(Study material)
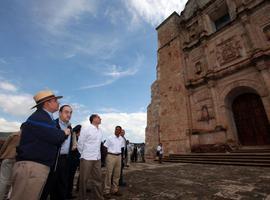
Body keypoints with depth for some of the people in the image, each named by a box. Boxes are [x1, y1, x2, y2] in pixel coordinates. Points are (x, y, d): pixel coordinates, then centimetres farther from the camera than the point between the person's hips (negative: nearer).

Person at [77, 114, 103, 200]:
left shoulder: (100, 131, 6)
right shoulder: (86, 129, -11)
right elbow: (80, 143, -6)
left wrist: (97, 154, 13)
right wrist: (83, 154, 4)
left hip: (97, 158, 6)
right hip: (87, 158, -5)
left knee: (98, 179, 13)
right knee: (83, 179, 10)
(End Study material)
Exact copy, no pictures: please print the data above once more.

Body keypoints with depth for some of the people in the image, each named by a box. Boxes are [x1, y1, x2, y2] in pixel coordinates. Points are (x, y, d): pixel coordinates, then centimetres farther from the camera than the point between the person's hips (negative: nearer).

Person at [77, 114, 103, 200]:
left shoulder: (100, 131, 6)
right shoulder: (86, 129, -11)
right elbow: (80, 143, -6)
left wrist: (97, 154, 13)
right wrist: (83, 154, 4)
left hip: (97, 158, 6)
right hip: (87, 158, -5)
left knee: (98, 179, 13)
right knee: (83, 179, 10)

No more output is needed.